#### [Passage for review]
[Haskell-beginners] Class definition syntax

Shawn Willden shawn-haskell at willden.org
Sat Oct 31 23:42:24 EDT 2009


On Saturday 31 October 2009 08:55:56 pm Joe Fredette wrote:
> Well, I think the issue is you're thinking too OOPy...

I understand what you're saying, but I don't think I am.

> But let me answer the actual problem first, type classes are
> (basically) functions on types. So a type of "kind" `* -> * -> *`
> means it is a type which accepts two type variables. So:
>
> 	newtype Foo a b = Foo (a, b)

Okay, that makes sense.  What I'd read about kinds was considerably less 
clear.  Thanks.

> 	newtype Board = Board IArray ...
>
> means that _you can just use the IArray types_! Well, almost, really
> what you want is a type-synonym:
>
> 	type Board = IArray Location ...

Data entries
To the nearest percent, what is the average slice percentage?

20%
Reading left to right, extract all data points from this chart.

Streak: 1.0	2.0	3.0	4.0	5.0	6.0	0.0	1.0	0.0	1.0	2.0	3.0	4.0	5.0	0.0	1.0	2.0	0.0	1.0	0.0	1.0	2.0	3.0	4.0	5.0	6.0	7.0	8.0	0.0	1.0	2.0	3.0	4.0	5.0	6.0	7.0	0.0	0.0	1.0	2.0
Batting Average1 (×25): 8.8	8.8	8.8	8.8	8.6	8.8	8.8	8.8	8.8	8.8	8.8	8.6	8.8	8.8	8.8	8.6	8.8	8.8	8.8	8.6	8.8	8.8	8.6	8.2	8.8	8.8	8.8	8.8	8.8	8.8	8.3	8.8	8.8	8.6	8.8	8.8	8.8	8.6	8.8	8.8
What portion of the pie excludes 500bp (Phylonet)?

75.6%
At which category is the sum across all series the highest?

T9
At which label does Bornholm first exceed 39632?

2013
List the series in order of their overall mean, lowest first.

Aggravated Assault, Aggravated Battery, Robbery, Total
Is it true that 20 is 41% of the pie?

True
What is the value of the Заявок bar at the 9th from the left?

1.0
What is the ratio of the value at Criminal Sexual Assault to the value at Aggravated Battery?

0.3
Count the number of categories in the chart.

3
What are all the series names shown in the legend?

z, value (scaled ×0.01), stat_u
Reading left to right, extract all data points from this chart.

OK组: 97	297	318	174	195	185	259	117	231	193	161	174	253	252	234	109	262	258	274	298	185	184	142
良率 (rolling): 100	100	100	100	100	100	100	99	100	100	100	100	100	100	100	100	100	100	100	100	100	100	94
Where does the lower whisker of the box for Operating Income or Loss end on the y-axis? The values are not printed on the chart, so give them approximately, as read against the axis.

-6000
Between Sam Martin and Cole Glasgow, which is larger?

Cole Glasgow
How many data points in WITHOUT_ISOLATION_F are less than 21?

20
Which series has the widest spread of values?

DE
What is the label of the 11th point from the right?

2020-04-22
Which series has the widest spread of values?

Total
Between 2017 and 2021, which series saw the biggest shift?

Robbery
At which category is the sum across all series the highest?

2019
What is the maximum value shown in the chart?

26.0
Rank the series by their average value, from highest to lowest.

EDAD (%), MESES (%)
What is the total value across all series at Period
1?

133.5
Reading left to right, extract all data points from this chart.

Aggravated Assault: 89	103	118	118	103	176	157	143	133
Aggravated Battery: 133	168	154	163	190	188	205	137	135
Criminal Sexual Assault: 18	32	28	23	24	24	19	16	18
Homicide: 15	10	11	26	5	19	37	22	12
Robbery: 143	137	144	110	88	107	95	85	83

#### [Task instructions]
(1) Reproduce the Haskell-beginners message from "I understand what" to "Board IArray ...".
(2) List every distinct capitalized name that appears in the indented code lines of the Haskell-beginners message.
Rely on the Haskell-beginners message alone for your answers.

#### [Answers provided]
(1)
I understand what you're saying, but I don't think I am.

> But let me answer the actual problem first, type classes are
> (basically) functions on types. So a type of "kind" `* -> * -> *`
> means it is a type which accepts two type variables. So:
>
> 	newtype Foo a b = Foo (a, b)

Okay, that makes sense.  What I'd read about kinds was considerably less 
clear.  Thanks.

> 	newtype Board = Board IArray ...

(2) Foo, Board, IArray, Location